Jody it looks like you have found a restorers dream spot... Get the prices and let me know.


----------



## Greg (Sep 16, 2003)

Jody,

Too far for the tractors..:furious:, but check out that barn!! Can you get details and more pics. Looks like quite a place. Thanks.


----------



## jodyand (Sep 16, 2003)

Greg thats just a picture i took off the Internet just to show what they all looked like:lmao: . I will go and get pictures of the tractors tomorrow. It is a nice barn though i like that old car in the background to.


----------



## Greg (Sep 16, 2003)

Sheeesh...did I get sucked in to that or what!:duh: :duh: :duh:


----------



## memmurphy (Sep 18, 2003)

I'm trying to figure out what the car is from the grill. I'm thinking to 65 Ford Galaxy 500. I may have to get out dad's old Motors manual and look it up to solve my curiosity.

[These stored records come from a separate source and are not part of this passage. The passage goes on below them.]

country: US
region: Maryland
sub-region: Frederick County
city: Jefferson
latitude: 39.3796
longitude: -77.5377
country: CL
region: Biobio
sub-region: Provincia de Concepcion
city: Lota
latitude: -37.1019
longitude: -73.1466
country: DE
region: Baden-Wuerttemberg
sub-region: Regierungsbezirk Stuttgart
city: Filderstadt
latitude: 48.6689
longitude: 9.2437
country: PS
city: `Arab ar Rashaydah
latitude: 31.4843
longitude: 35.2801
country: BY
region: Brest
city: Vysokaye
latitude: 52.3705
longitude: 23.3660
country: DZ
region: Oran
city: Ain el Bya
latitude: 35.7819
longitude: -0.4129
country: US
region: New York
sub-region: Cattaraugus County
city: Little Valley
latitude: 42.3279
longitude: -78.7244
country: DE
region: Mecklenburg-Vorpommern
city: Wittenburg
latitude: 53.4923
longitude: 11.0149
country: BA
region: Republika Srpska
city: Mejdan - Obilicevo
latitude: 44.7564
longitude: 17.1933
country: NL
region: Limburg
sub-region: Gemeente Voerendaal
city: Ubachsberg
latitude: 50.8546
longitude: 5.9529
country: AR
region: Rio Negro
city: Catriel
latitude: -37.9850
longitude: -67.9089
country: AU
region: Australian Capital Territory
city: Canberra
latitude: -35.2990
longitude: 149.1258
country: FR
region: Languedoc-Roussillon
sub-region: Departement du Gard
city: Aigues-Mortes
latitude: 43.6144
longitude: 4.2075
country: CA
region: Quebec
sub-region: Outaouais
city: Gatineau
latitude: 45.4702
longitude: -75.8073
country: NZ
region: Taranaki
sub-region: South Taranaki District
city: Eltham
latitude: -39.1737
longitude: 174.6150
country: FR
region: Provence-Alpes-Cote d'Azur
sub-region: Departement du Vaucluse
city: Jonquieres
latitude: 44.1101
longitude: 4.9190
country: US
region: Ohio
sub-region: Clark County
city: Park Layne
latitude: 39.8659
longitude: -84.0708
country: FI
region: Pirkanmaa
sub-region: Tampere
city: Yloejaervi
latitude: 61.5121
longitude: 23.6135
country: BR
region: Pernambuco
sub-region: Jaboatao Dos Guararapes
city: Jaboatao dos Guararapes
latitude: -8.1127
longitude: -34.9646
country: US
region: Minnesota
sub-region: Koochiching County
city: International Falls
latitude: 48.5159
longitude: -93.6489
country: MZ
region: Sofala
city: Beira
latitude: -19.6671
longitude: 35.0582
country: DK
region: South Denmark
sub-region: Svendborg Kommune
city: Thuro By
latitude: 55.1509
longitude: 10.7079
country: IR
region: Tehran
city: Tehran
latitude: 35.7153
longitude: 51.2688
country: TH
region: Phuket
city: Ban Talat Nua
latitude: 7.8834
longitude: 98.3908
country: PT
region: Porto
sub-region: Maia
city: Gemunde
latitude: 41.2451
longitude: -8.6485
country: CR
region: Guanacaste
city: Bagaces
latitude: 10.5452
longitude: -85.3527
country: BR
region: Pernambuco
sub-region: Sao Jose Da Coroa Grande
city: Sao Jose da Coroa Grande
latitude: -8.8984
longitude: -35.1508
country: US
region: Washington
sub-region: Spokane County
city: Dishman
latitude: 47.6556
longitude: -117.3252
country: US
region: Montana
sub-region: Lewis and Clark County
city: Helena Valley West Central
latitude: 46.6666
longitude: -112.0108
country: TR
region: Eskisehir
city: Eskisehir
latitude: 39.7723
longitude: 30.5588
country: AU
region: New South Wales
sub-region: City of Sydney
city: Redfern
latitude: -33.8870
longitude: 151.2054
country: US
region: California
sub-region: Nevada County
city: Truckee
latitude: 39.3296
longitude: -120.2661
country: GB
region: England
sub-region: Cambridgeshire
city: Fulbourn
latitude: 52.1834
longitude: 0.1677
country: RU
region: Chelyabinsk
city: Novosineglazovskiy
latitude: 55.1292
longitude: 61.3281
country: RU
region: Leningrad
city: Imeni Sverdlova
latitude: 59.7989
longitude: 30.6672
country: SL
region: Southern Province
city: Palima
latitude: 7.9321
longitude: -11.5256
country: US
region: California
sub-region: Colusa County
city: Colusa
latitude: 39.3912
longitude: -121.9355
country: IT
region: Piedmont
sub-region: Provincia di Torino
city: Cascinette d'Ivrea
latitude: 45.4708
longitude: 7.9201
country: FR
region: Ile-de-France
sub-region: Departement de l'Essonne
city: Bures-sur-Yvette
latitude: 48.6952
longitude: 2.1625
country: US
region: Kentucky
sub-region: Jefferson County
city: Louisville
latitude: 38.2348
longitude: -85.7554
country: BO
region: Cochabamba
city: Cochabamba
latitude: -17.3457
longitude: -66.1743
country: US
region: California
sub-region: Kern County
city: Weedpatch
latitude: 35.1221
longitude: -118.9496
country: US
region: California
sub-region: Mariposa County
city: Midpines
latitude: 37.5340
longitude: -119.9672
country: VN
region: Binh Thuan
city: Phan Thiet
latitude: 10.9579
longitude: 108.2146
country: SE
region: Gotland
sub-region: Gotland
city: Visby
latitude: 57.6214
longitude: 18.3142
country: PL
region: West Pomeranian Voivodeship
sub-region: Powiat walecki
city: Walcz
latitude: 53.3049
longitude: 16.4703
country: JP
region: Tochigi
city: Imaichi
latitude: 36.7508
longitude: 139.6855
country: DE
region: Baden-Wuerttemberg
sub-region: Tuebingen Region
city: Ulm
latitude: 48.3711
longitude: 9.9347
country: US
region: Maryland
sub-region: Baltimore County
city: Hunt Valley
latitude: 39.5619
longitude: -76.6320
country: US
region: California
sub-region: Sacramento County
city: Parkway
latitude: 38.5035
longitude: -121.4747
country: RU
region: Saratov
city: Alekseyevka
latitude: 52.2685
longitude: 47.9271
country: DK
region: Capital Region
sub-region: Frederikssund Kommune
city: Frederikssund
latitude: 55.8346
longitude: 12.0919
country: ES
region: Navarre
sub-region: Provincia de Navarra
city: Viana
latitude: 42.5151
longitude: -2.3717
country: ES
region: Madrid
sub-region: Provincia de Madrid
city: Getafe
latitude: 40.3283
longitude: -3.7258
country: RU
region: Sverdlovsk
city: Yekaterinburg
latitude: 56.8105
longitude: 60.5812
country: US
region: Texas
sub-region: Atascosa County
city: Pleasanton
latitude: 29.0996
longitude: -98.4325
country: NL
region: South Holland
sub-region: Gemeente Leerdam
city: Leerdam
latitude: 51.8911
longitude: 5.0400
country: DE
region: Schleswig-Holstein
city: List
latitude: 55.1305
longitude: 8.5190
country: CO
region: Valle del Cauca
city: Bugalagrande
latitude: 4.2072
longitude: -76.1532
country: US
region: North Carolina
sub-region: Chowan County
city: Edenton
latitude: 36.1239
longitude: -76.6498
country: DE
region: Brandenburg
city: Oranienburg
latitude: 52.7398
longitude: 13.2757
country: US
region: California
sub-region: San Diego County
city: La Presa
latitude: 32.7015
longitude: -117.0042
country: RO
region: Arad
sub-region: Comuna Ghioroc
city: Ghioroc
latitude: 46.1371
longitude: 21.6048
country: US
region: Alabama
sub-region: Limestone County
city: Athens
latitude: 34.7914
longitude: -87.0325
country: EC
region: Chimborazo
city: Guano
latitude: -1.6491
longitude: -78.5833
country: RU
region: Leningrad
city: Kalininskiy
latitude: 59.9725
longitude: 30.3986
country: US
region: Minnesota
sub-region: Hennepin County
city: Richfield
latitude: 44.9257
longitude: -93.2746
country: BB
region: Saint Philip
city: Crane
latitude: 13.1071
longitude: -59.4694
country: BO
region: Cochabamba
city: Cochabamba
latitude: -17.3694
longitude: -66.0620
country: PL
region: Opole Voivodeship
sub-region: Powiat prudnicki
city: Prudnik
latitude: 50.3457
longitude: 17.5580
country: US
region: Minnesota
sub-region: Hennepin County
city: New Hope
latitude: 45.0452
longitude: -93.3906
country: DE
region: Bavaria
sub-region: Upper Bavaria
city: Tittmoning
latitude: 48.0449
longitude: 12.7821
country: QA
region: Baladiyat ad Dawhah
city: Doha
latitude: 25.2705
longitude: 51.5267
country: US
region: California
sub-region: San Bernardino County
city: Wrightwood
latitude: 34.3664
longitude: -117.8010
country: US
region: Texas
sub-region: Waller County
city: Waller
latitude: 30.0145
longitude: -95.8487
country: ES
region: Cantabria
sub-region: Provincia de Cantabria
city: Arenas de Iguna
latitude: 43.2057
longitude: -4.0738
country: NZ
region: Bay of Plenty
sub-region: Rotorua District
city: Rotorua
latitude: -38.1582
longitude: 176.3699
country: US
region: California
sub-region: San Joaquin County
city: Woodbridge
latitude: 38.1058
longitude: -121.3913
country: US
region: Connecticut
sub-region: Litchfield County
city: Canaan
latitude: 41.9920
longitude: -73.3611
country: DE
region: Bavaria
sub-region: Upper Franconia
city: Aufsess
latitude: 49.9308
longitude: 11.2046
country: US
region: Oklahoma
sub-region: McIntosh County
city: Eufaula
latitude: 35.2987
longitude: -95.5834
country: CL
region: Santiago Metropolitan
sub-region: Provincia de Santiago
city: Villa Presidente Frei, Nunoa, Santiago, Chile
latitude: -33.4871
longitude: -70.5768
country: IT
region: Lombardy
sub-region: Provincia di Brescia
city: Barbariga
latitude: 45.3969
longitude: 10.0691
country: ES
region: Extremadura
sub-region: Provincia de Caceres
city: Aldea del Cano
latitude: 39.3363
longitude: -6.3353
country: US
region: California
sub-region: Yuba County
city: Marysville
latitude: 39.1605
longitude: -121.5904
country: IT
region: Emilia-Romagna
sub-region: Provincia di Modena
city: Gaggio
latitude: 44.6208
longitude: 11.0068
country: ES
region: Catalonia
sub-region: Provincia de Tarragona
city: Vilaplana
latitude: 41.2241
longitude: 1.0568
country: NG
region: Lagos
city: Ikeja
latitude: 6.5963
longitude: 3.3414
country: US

*edit* After looking at the book and some pictures I'm going to change that guess to 60 Chevy Belair based on the bumper and emblem in the center of the grill.

Mark


----------



## archyb2 (Sep 25, 2003)

*edit* After looking at the book and some pictures I'm going to change that guess to 60 Chevy Belair based on the bumper and emblem in the center of the grill.

Mark [/B][/QUOTE] 

You got it
Archie


----------



## aegt5000 (Feb 22, 2004)

Archie :ditto: 

Jody..
Thanks for the pics and I’ll be looking forward to tomorrows.
Every time I see one of these tractors it reminds my of the Power King
advertisements I use to see in my uncles Popular Mechanics mag’s.
Something about them always left me feeling like they were kit
Tractors. They never looked as “Finished” as the tractors in the 
Wheel Horse or Cub Cadet advertisements.


----------



## memmurphy (Sep 18, 2003)

I would think the offset steering wheel would take getting used to.

Mark


----------



## Greg (Sep 16, 2003)

Definately a Chevy, agree on the '60s, probably a 4 door Belair looking at the rear roof design through the windshield. Too bad it's not an Implala 2 door hard top.


----------